1) The scorer initially processes the files to remove all nodes specified
by DELETE_LABEL in the .prm file. It also recursively removes nodes which
dominate nothing due to all their children being removed. For example, if
-NONE- is specified as a label to be deleted, 

.... (VP (VBD reported) (SBAR (-NONE- 0) (S (-NONE- *T*-1)))) (. .)))

would be processed to give

.... (VP (VBD reported)) (. .)))

2) The scorer also removes all functional tags attached to non-terminals
(functional tags are prefixed with "-" or "=" in the treebank).
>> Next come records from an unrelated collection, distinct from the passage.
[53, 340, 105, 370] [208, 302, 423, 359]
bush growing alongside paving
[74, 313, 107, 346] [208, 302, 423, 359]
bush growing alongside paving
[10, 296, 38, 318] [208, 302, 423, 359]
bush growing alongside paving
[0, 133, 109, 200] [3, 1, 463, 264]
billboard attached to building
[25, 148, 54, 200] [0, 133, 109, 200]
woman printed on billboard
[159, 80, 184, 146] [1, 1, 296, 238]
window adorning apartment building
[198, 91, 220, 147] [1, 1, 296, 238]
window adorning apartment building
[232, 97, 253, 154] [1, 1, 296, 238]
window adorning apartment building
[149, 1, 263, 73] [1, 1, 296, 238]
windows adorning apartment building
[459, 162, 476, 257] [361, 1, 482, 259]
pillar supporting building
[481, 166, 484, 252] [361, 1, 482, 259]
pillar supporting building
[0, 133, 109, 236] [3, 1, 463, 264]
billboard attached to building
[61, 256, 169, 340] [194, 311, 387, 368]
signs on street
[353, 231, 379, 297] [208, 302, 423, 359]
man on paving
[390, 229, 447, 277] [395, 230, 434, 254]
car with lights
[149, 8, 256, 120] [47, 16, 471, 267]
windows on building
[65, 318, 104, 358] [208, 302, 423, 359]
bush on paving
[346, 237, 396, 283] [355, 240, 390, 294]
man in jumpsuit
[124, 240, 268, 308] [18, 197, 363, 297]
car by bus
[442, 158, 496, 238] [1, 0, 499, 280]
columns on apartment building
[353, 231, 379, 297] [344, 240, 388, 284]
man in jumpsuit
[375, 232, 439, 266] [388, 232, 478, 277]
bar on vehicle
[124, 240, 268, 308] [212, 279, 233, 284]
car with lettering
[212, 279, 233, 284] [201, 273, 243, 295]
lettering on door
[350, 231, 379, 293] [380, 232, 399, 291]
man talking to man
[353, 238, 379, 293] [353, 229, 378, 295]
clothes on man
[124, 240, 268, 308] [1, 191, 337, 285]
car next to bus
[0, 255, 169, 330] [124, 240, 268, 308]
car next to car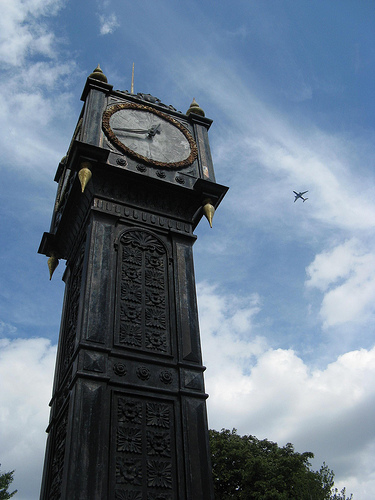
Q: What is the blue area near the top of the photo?
A: The sky.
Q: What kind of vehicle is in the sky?
A: A plane.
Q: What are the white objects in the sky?
A: Clouds.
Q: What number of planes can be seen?
A: One.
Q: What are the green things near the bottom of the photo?
A: Trees.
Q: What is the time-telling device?
A: A clock.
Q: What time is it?
A: 12:42PM.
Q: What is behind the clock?
A: A Tree.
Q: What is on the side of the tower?
A: Ornate designs.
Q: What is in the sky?
A: Planes.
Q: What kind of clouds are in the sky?
A: Cumulus.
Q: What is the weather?
A: Mostly sunny.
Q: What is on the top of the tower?
A: A clock.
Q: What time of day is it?
A: Afternoon.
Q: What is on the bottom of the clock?
A: Spikes.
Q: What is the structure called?
A: A clock tower.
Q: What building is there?
A: Clock tower.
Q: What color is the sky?
A: Blue.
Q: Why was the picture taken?
A: To show a monumental clock.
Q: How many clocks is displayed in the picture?
A: One.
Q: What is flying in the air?
A: A plane.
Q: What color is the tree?
A: Green.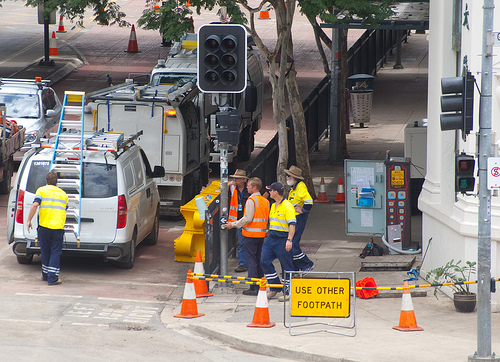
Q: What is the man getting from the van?
A: A ladder.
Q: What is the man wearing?
A: A reflective vest.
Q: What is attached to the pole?
A: Traffic lights.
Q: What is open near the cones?
A: An utility box.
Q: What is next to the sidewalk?
A: An utility fan.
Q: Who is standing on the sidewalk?
A: Four men.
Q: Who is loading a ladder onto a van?
A: A man.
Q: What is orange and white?
A: Safety cones.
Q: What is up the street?
A: Safety cones.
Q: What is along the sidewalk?
A: Fencing.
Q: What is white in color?
A: A building.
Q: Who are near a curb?
A: Construction workers.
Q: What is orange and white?
A: Traffic cones.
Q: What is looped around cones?
A: Caution tape.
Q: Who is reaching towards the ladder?
A: A man.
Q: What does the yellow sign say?
A: Use other footpath.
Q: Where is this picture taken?
A: A street corner.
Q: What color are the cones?
A: Orange.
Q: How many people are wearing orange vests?
A: Two.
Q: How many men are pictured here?
A: Five.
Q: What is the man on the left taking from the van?
A: Ladder.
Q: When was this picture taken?
A: Daytime.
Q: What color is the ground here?
A: Grey.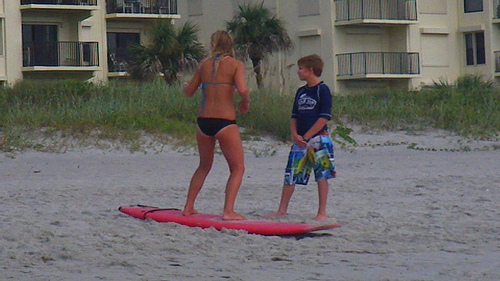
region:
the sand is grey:
[64, 63, 231, 244]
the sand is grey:
[1, 112, 200, 276]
For example
"NP-SBJ" is processed to give "NP", "NP=2" is changed to "NP".


3) Tagging accuracy counts tags for all words *except* any tags which are
deleted by a DELETE_LABEL specification in the .prm file. (For example, for
COLLINS.prm, punctuation tagged as "," ":" etc. would not be included).

4) When calculating the length of a sentence, all words with POS tags not 
included in the "DELETE_LABEL_FOR_LENGTH" list in the .prm file are
counted. (For COLLINS.prm, only "-NONE-" is specified in this list, so
traces are removed before calculating the length of the sentence).

5) There are some subtleties in scoring when either the goldfile or parsed
file contains multiple constituents for the same span which have the same
non-terminal label. e.g. (NP (NP the man)) If the goldfile contains n 
constituents for the same span, and the parsed file contains m constituents
with that nonterminal, the scorer works as follows:

i) If m>n, then the precision is n/m, recall is 100%

ii) If n>m, then the precision is 100%, recall is m/n.

iii) If n==m, recall and precision are both 100%.